The foregoing is wrong is the case that one player holds an Ace and the other a $2$, so you have to adjust for that.

Now we have to consider the case where some of the ranks are the same. Consider first the case that two cards are of the same rank and the other two are of two other ranks. Again, it's easy to figure out the probability that this occurs. We have to consider the cases where the repeated rank is the lowest, middle, and highest rank separately. Now there are $4$ possibilities for the hand that player $1$ holds, and they're not equally likely this time. Again, we have to adjust the calculations to account for the case when one player has an Ace and another a $2$.

We still have to consider the cases where $3$ cards have the same rank, or where we have $2$ pairs of cards with the same rank, or where all cards have the same rank.

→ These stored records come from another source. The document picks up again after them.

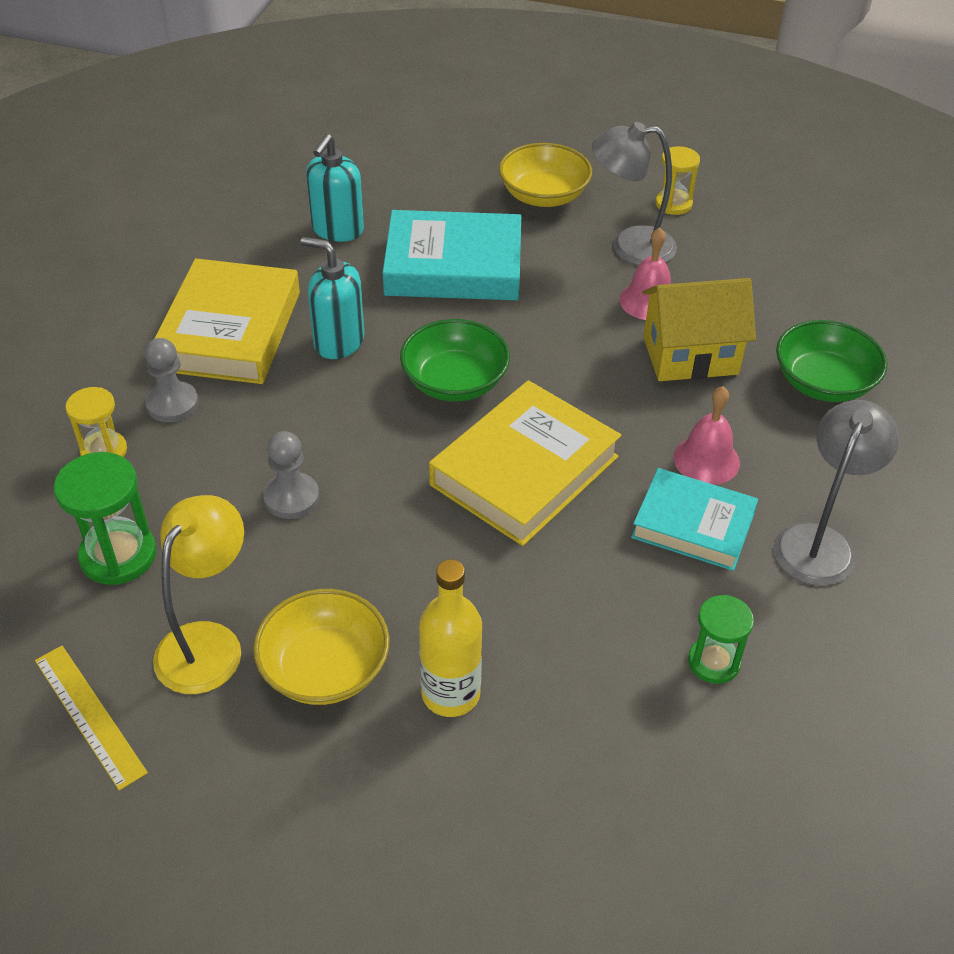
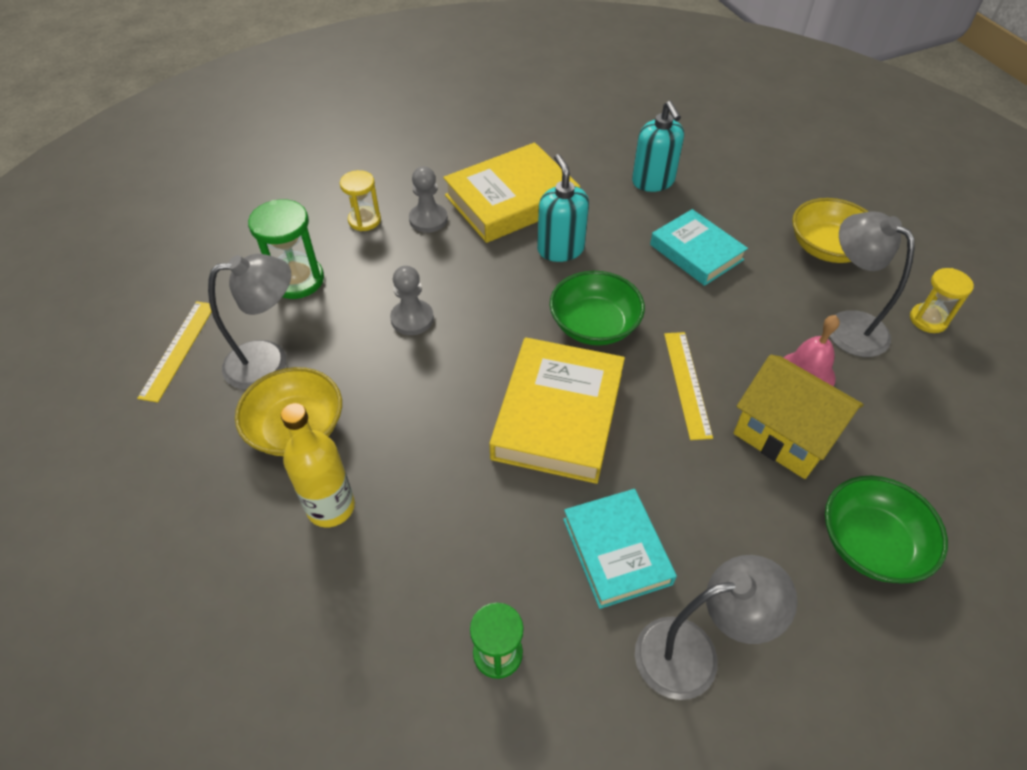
camera: 50 degrees right, 5 degrees up
yellow lamp [153,495,244,694] -> grey lamp [208,254,291,390]
turquoise soap dispenser [306,134,364,242] -> turquoise soap dispenser turned 90 degrees counterclockwise [632,101,684,192]
turquoise book [383,210,521,300] -> turquoise book [650,209,748,286], size x0.65
yellow book [429,380,621,546] -> yellow book turned 75 degrees counterclockwise [489,337,625,484]
pink bell [673,386,740,485] -> none
none -> yellow ruler [664,332,713,440]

If you decide to do this, I suggest you do it first without the extra rule that $2$ beats Ace, writing it up carefully, and then adjust the calculations for the extra rule.

This will be an arduous, tedious task, and in my view, not a very instructive one. I think you'd do better to look for a more interesting problem. If you do decide to go ahead, though, I hope the foregoing will help. If you need more details, please ask.